*Work instruction:* Repeat every entry exactly. Do not include the pictures.

****************************************

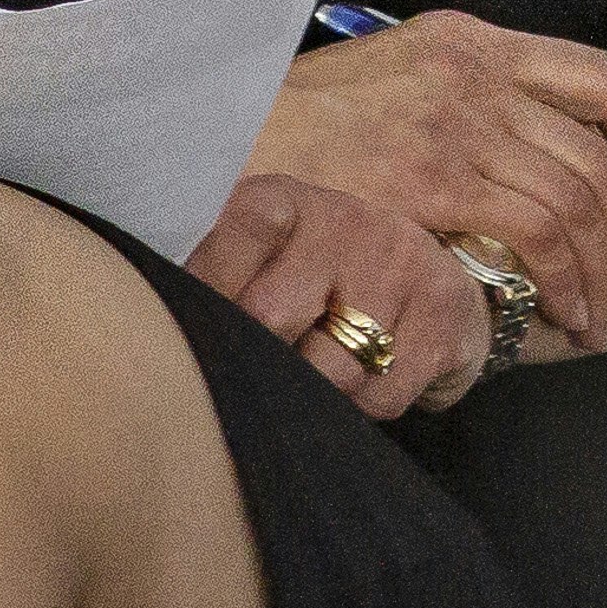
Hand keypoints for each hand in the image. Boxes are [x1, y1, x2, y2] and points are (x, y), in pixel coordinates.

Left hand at [188, 170, 488, 418]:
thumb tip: (163, 336)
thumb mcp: (262, 263)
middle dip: (260, 357)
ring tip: (319, 368)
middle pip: (271, 316)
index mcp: (285, 202)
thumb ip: (214, 283)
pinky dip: (362, 405)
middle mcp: (346, 220)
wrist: (431, 278)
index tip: (199, 327)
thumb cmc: (316, 282)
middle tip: (262, 364)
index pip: (233, 233)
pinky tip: (368, 376)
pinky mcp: (442, 313)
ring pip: (330, 368)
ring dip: (315, 390)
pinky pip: (380, 395)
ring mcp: (400, 263)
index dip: (208, 288)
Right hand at [243, 8, 606, 351]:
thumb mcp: (381, 83)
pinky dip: (567, 281)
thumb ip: (456, 109)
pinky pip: (536, 234)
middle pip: (602, 154)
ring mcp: (453, 125)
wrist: (198, 136)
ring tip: (601, 319)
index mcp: (467, 42)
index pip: (603, 78)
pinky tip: (563, 316)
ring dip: (606, 272)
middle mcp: (473, 75)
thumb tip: (521, 172)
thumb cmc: (279, 130)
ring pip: (580, 201)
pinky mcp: (428, 180)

****************************************

*Solution for this problem:*
Hand keypoints for each hand in the image. Boxes are [x1, y1, x2, y2] and points are (x, y), in pixel coordinates.

Left hand at [188, 170, 488, 418]:
thumb tip: (163, 336)
thumb mcp: (262, 263)
middle dip: (260, 357)
ring tip: (319, 368)
middle pip: (271, 316)
index mcp: (285, 202)
thumb ip: (214, 283)
pinky dip: (362, 405)
middle mcp: (346, 220)
wrist: (431, 278)
index tip: (199, 327)
thumb cmc: (316, 282)
middle tip: (262, 364)
index pip: (233, 233)
pinky tip: (368, 376)
pinky mcp: (442, 313)
ring pip: (330, 368)
ring dip: (315, 390)
pinky pip: (380, 395)
ring mcp: (400, 263)
index dip: (208, 288)
Right hand at [243, 8, 606, 351]:
thumb mcp: (381, 83)
pinky dip: (567, 281)
thumb ip: (456, 109)
pinky pip: (536, 234)
middle pip: (602, 154)
ring mcp: (453, 125)
wrist: (198, 136)
ring tip: (601, 319)
index mcp: (467, 42)
index pip: (603, 78)
pinky tip: (563, 316)
ring dip: (606, 272)
middle mcp: (473, 75)
thumb tip: (521, 172)
thumb cmc: (279, 130)
ring pip: (580, 201)
pinky mcp: (428, 180)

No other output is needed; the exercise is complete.